### Fragmento seleccionado
■ ■ ■

Pero cobijarse detrás de un formidable aparato de represión, detrás de entidades que emplean todas las fuerzas sociales contra un solo individuo, y pretender imponerle una pena al juzgar actos que no han visto cometerse y cuyo origen no se conoce, eso es una cobardía. ¿Con qué derecho sustituye la sociedad a los individuos para castigarles, cuando no ha sabido precaver la agresión? ¿Con qué derecho habla de defensa, cuando no ha sabido asegurarla de hecho? Así como comprendemos que se dé muerte a un enemigo cuando os pone en la necesidad de defenderos, de igual manera nos repugna un asesinato cometido en medio de un aparato escénico teatral, ordenado a sangre fría y al abrigo de cualquiera represalia, ejecutado metódicamente en un hombre reducido a la impotencia, con el pretexto de enseñarle a respetar la vida de sus semejantes. ¡Entonces, oblíguese al Juez a ser ejecutor de su sentencia!

¿Acaso el castigo de los criminales ha impedido nunca que se perpetren otros crimenes? ¿Acaso toda la organización policíaca y su innumerable personal han precavido nunca ningún acto de violencia? ¿No se ven multiplicarse éstos bajo la presión de las circunstancias y de la miseria? Haced, pues, que vuestra sociedad asegure la existencia de cada uno, que engendre amor en vez de odio, y no tendréis ya más actos de violencia que reprimir.

En cuanto a los actos agresivos que se cometan aisladamente, sólo serán excepciones, y es gracioso el querer poner trabas por medio de las leyes a la libertad general para reprimir las excepciones.

Lo natural en el hombre no es estar enfermo, tener perturbado el cerebro, ponerse con perjuicio propio en lucha contra sus semejantes; en una sociedad sanamente constituida se verán ir disminuyendo los hechos de violencia, atenuarse y desaparecer las mismas enfermedades cerebrales, pues la mayoría sólo son efecto inmediato o mediato de las malas condíciones de existencia creadas por la sociedad. Toda esa herencia morbosa deberá atenuarse al desaparecer las causas que la han producido y la sostienen; la raza humana se regenerará y se templará con la práctiva de la libertad, de la solidaridad y del bienestar.

Seria ciertamente una locura el creer que esas anomalías desaparecerán en cuanto cesen las causas que les han dado origen. Hartos siglos hace que las padecemos; la herencia las ha arraigado en nuestra constitución sobradamente para que no siga transmitiéndolas aún a numerosas generaciones ulteriores; pero irán debilitándose poco a poco, puesto que no tendrán centros generadores donde recrudecerse. Y, por paradójico que pueda parecer esto, la revolución llegará a ejercer saludable influjo aún en ese orden de ideas.

Hase advertido que en los periodos de revuelta, en que las masas están sobreexcitadas, las enfermedades, las epidemias, acometen a mucho menor número de individuos en los pueblos que están en efervescencia. Esto se explica: la lucha, el movimiento, el entusiasmo, la tensión de espíritu, la voluntad, se amplifican, y todo ello eleva las fuerzas vitales del individuo a un alto grado de intensidad, aniquila las causas morbosas que puede haber en él, y le hace refractario a las procedentes del exterior.

El largo periodo revolucionario que la humanidad tiene que pasar, exaltando en los individuos todas las pasiones que constituyen su vitalidad, las elevará a tal grado de sobreagudeza, que ese periodo contribuirá en gran parte por si mismo a regenerar al hombre, ayudándole a eliminar las causas de degeneración que actualmente le arrastran a la decadencia.

Como la sociedad futura ha de poner al hombre en condiciones normales de existencia, le librará, si no de todas las enfermedades (pues hay que contar con la imperfección de los seres), por lo menos de todas las que sólo debe a la ignorancia y a la miseria en que le tienen sus explotadores; y de ese modo volverá a colocarle en el camino del progreso.

■ ■ ■

### Registros proporcionados
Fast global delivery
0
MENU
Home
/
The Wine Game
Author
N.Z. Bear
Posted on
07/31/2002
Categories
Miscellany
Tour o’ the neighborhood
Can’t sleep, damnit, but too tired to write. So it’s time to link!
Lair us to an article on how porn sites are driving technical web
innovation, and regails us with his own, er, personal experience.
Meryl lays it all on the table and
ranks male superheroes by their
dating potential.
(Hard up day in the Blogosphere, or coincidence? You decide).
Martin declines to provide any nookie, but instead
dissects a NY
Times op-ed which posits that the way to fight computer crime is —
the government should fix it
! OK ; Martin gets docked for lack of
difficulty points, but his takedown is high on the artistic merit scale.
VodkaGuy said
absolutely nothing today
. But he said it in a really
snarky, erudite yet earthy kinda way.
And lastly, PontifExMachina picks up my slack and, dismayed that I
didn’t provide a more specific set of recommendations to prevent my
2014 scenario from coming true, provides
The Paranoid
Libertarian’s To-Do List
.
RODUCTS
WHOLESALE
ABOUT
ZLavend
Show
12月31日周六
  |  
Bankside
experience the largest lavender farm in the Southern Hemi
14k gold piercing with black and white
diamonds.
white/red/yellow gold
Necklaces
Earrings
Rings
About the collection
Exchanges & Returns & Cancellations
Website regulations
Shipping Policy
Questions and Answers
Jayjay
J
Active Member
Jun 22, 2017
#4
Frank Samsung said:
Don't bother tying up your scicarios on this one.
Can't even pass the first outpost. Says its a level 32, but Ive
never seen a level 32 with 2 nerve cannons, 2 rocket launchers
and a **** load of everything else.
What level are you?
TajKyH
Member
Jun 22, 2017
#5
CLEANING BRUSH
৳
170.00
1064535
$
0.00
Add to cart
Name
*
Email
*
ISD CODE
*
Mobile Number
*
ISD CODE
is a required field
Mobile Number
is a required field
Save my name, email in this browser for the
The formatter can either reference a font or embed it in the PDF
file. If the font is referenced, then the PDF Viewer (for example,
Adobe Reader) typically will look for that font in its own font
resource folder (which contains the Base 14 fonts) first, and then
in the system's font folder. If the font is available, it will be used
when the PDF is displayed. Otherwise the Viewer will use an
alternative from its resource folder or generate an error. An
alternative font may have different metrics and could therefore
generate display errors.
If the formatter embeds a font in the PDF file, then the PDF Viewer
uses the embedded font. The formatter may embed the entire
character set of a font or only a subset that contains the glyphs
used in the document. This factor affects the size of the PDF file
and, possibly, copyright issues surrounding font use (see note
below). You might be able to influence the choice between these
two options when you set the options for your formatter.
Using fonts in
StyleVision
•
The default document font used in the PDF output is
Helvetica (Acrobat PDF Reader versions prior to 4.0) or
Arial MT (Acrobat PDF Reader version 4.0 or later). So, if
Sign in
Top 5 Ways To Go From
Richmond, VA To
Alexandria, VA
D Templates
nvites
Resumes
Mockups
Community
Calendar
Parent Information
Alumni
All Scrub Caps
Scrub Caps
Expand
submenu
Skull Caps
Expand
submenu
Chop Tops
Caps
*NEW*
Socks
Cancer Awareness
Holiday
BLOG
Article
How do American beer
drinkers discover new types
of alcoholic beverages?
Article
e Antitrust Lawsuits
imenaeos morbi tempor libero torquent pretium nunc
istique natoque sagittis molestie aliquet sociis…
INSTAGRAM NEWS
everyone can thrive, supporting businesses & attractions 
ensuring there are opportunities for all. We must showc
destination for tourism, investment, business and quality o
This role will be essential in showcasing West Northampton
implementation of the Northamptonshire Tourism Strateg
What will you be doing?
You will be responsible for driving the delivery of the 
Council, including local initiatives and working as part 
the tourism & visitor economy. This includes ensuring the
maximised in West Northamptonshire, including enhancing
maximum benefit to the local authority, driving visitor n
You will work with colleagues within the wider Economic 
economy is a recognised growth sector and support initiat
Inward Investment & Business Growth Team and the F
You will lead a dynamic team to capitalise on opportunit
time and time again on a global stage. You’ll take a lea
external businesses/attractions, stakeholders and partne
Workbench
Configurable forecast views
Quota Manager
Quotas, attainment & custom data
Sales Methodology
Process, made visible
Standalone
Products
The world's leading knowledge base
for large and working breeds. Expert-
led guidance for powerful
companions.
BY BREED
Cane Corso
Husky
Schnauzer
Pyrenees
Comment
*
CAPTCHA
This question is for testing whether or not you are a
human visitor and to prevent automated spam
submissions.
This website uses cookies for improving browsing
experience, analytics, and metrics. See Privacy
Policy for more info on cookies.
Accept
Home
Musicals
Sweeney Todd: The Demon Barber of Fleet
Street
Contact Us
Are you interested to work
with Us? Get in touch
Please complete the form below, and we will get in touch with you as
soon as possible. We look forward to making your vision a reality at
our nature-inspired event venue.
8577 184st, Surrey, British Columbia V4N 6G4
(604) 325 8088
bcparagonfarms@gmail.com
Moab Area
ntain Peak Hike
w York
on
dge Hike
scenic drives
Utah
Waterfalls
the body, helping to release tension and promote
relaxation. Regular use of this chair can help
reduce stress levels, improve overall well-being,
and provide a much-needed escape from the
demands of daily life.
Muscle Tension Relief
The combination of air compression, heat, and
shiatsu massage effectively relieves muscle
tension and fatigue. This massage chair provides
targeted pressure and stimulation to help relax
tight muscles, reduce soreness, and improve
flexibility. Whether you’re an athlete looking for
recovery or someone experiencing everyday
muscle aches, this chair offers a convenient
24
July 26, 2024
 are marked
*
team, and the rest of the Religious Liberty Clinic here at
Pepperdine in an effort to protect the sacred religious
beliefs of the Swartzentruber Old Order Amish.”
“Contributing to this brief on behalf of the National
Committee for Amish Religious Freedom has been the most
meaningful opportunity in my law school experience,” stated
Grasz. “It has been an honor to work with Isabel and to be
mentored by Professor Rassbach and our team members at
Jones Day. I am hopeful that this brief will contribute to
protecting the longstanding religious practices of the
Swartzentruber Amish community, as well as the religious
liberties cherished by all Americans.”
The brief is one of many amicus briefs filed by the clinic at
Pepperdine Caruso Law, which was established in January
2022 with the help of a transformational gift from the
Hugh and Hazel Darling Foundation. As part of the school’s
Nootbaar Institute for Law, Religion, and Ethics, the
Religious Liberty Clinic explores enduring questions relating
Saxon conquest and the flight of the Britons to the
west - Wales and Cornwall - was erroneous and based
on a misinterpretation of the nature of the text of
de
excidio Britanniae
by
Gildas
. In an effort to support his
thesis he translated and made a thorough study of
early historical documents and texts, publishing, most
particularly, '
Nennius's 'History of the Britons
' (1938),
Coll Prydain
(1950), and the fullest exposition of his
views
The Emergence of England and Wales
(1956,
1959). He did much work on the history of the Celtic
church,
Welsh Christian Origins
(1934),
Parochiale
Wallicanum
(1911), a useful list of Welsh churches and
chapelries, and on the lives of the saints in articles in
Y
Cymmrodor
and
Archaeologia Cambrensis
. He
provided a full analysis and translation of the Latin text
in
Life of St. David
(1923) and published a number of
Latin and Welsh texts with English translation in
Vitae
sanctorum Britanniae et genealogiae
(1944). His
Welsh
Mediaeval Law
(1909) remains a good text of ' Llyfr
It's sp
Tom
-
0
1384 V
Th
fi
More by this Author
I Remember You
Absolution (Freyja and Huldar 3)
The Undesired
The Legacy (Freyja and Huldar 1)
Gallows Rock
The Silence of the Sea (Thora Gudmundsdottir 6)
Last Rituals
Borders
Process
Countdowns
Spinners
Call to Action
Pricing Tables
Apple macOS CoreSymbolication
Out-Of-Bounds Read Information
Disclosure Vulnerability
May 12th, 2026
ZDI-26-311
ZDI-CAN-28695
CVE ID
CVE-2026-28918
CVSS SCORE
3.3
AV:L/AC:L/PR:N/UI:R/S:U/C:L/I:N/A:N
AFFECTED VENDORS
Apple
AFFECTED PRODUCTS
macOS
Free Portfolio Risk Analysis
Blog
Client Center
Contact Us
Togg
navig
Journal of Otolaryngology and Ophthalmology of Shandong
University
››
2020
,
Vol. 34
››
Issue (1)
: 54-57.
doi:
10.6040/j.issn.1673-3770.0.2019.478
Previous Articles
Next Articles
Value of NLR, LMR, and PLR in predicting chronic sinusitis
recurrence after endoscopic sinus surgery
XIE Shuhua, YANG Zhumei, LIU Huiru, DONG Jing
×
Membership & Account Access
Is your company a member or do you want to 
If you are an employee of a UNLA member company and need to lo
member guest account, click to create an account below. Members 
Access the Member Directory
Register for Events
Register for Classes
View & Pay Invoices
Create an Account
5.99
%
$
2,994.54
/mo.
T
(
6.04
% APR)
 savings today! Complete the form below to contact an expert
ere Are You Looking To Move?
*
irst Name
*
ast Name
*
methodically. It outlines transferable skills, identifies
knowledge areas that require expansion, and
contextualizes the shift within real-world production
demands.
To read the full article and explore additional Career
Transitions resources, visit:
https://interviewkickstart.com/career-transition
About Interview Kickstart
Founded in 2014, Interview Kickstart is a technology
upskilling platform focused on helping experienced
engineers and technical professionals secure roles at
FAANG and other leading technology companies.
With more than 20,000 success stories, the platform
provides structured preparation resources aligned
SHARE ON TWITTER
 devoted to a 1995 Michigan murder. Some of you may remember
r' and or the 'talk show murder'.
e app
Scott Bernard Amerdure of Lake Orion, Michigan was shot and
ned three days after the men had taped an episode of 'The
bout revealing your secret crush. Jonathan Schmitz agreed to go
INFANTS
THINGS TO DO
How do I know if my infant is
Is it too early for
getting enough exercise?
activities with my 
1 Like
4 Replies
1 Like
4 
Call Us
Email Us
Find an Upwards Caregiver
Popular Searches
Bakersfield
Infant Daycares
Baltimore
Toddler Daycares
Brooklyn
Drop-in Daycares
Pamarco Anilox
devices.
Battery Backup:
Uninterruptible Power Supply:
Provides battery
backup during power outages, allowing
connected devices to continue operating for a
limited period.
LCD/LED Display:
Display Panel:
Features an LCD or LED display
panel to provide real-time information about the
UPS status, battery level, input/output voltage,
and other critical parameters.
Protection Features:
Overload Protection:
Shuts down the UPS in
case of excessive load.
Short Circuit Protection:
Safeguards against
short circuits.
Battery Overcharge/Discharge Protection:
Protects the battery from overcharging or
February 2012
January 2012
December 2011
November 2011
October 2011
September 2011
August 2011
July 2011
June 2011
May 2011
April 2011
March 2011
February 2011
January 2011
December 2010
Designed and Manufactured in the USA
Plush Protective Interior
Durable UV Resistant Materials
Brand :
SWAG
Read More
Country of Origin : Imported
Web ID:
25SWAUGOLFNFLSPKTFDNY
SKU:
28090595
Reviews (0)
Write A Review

■ ■ ■

### Tareas
1. Escribe el pasaje del fragmento seleccionado que empieza en las palabras "Como la sociedad" y termina después de "camino del progreso.".
2. Por favor, traduce al inglés esta oración del fragmento seleccionado: "En cuanto a los actos agresivos que se cometan aisladamente, sólo serán excepciones, y es gracioso el querer poner trabas por medio de las leyes a la libertad general para reprimir las excepciones."

### Respuestas del ejercicio
1.
Como la sociedad futura ha de poner al hombre en condiciones normales de existencia, le librará, si no de todas las enfermedades (pues hay que contar con la imperfección de los seres), por lo menos de todas las que sólo debe a la ignorancia y a la miseria en que le tienen sus explotadores; y de ese modo volverá a colocarle en el camino del progreso.

2. As for aggressive acts committed in isolation, they will be mere exceptions, and it is laughable to want to hamper general freedom by means of laws in order to suppress the exceptions.